Ainda segundo a ApexBrasil, o general jamais devolveu o passaporte oficial com visto de trabalho vinculado ao órgão, mantendo o crachá de acesso ao prédio até uma semana após a demissão. Ele ainda recebeu uma senha para acesso ao wi-fi em seu e-mail pessoal, mesmo após o bloqueio automático no dia da exoneração, o que pode indicar “algum tipo de apoio ou omissão de funcionários” – mas sem especificar quem o auxiliou.
“Ficou comprovada a presença de Mauro [Lourena] Cid no EA [escritório] semanas após a sua demissão, tempo suficiente para agir conforme seus interesses e afastar qualquer evidência”, concluiu a ApexBrasil.
Lourena Cid recebeu filho e transportador das joias no escritório A Comissão Extraordinária da ApexBrasil apontou também que Lourena Cid recebeu o corretor de imóveis Cristiano Piquet em agosto de 2022, identificado pela PF como responsável por levar e guardar uma mala com joias e esculturas que seriam posteriormente negociadas em casas de leilão nos Estados Unidos.
“Piquet confessou à Polícia Federal que, em janeiro de 2023, transportou uma mala de joias do ex-presidente Jair Bolsonaro de Orlando para Miami, a fim de entregá-la ao general Cid”, diz a ApexBrasil na nota sobre a mala que chegou nos Estados Unidos no avião presidencial que Bolsonaro utilizou para viajar a Orlando no dia 30 de dezembro de 2022, dois dias antes da posse de Luiz Inácio Lula da Silva (PT).
A auditoria também revelou que o tenente-coronel Mauro Cid esteve no escritório em janeiro de 2023, mesmo após a exoneração do pai, passando algumas horas trancado com ele em sua antiga sala.
A ApexBrasil também aponta que Lourena Cid apresentava um “comportamento desviante” em relação às suas atribuições como diretor do escritório, com “baixo perfil” e “afastamento das atividades de negócios”.
“Jamais fez proposições voltadas à exportação ou captação de investimentos. Não solicitou relatórios, tampouco avaliou resultados. Segundo relatos unânimes, o general aprovava todas as propostas levadas a ele, sem aprofundar conteúdos, sugestões ou reparos”, detalha a nota.
Os relatos coletados pela comissão indicaram que empresários e representantes de empresas que nunca se tornaram clientes da ApexBrasil foram recebidos por ele repetidamente, fora da agenda oficial.
“As apurações apontam ainda que a negligência do general Lourena Cid em suas funções à frente do EA Miami [escritório], com a ausência de instrumentos de controle do trabalho da equipe, de reuniões de avaliação e de relatórios qualitativos, instaurou no local um padrão de desídia e disfuncionalidade”, destaca a ApexBrasil.
A agência também questiona a mudança de “status” do escritório de Miami, que foi transformado em “anexo consular” após negociação do governo com o Departamento de Estado dos EUA, permitindo ao local conceder benefícios e imunidades a diplomatas, como maior facilidade para obtenção de vistos.
Funcionário fantasma
Ainda sob a gestão de Lourena Cid, o escritório foi utilizado para contratar fraudulentamente o médico Ricardo Camarinha, que atendia Bolsonaro, em abril de 2022. Ele foi contratado pela sede da ApexBrasil em Brasília e expatriado “por meio de instrumentos de excepcionalidade (memorando, portaria e carta oferta)”.
“O médico não desenvolvia qualquer atividade profissional ligada ao cargo de assessor, e nem frequentava as dependências do escritório. O fato configura uma contratação fraudulenta”, descreve a agência, classificando-o como “funcionário fantasma”.
A ApexBrasil afirmou à reportagem que interveio no escritório de Miami e que “prossegue na apuração e no exame de desdobramentos, desvios e eventuais irregularidades relacionados ao escritório”. “Novas providências poderão ser tomadas após a continuidade do processo de apuração e responsabilização, inclusive o desligamento de colaboradores”, completou.

Dados apresentados:
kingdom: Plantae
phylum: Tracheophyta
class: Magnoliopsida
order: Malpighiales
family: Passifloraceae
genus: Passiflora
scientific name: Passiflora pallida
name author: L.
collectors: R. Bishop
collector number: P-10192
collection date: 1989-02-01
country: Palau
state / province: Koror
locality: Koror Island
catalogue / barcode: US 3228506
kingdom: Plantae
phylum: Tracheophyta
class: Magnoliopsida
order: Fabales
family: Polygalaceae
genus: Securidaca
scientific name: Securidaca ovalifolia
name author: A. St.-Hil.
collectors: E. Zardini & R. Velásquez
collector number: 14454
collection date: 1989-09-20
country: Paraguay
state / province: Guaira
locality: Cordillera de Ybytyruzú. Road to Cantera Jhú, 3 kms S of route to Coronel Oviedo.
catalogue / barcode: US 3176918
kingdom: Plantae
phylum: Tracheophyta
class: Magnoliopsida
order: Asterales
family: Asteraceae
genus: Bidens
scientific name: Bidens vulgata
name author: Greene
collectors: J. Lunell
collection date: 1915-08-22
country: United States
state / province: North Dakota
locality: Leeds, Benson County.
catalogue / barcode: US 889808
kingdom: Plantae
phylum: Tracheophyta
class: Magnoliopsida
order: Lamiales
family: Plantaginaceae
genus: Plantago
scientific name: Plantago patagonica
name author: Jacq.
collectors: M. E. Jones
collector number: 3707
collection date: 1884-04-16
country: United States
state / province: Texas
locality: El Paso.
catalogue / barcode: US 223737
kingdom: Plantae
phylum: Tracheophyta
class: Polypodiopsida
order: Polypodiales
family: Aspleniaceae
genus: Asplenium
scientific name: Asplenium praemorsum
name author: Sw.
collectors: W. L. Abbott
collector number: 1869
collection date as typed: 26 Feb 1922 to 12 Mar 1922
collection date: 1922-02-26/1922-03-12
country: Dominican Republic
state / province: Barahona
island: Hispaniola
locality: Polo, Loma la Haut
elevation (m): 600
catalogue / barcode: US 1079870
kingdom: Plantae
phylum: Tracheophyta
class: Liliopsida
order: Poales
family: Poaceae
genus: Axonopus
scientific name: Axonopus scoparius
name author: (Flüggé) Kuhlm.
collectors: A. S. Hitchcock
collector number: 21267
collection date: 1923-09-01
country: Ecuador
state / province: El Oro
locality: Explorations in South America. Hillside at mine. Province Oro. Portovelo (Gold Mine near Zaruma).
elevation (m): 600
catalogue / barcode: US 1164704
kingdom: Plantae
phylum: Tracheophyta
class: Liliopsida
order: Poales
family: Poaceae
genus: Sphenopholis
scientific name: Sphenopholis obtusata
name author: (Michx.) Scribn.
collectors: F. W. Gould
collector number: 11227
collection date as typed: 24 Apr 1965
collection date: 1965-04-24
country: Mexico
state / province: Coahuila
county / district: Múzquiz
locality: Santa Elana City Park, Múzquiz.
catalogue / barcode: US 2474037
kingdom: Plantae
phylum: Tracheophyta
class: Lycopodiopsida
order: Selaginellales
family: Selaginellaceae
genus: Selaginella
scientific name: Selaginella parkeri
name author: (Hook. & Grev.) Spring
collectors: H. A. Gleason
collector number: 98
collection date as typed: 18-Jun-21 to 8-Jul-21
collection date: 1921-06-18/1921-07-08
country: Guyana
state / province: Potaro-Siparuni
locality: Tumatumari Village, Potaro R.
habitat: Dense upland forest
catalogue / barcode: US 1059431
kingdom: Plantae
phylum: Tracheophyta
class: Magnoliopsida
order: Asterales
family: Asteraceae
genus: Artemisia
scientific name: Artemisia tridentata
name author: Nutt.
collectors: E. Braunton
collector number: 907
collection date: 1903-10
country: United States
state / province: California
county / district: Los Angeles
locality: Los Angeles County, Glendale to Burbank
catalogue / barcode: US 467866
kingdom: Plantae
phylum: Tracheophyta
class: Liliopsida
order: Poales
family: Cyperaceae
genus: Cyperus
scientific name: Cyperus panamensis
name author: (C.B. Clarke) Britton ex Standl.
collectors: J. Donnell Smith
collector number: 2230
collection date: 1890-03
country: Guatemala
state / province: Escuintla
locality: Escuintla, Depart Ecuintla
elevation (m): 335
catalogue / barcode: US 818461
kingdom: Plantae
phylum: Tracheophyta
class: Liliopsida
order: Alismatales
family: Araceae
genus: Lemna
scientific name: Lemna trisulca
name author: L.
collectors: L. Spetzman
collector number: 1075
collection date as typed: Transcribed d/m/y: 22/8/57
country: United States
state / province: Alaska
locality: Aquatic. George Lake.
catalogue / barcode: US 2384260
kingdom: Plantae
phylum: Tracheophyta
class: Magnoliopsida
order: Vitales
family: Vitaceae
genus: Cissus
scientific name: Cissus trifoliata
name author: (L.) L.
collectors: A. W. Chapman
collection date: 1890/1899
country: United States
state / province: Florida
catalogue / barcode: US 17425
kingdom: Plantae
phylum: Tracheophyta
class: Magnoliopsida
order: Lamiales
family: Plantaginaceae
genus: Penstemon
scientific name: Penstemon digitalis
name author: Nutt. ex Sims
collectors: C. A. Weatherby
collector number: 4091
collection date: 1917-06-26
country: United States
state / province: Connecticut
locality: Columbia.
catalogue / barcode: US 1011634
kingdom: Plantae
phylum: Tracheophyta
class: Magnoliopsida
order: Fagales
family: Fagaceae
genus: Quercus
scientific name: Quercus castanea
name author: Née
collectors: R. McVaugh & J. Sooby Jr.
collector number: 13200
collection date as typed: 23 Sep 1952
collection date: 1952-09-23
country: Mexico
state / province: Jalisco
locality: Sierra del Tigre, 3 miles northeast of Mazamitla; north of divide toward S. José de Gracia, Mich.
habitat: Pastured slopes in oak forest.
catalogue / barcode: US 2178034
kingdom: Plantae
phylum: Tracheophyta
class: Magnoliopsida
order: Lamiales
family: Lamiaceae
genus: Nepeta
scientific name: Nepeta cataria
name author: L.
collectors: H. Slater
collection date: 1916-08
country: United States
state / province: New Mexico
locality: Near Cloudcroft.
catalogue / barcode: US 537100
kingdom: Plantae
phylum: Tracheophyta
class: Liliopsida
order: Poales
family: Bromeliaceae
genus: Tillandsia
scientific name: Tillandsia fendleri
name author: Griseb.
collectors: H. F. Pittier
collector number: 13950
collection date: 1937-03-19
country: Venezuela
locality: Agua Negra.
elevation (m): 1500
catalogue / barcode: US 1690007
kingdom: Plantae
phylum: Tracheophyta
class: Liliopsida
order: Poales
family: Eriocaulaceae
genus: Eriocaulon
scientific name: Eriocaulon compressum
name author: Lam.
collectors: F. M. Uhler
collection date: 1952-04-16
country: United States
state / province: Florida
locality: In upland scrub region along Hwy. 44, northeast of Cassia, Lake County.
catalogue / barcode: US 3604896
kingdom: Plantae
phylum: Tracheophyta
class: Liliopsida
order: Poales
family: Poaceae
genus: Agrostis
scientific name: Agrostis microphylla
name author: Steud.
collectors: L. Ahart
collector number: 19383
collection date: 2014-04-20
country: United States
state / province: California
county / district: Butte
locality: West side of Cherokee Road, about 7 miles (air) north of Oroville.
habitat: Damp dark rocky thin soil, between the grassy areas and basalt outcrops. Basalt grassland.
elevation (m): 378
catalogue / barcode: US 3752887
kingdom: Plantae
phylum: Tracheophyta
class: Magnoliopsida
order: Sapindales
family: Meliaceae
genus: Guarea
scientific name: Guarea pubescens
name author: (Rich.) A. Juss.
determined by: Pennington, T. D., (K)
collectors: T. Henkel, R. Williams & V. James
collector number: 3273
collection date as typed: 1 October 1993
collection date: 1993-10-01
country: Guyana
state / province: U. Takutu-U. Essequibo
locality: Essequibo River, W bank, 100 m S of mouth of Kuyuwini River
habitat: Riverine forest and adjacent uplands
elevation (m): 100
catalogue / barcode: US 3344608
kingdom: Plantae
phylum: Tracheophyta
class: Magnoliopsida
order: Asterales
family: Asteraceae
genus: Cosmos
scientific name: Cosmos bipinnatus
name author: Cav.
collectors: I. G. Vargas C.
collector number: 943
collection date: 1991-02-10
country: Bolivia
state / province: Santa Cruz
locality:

Instruções da tarefa: Liste todas as pessoas identificadas pelo nome no trecho sobre o escritório da ApexBrasil em Miami.

Resposta à tarefa:
- Mauro Lourena Cid (general)
- Cristiano Piquet
- Jair Bolsonaro
- Luiz Inácio Lula da Silva
- Mauro Cid (tenente-coronel)
- Ricardo Camarinha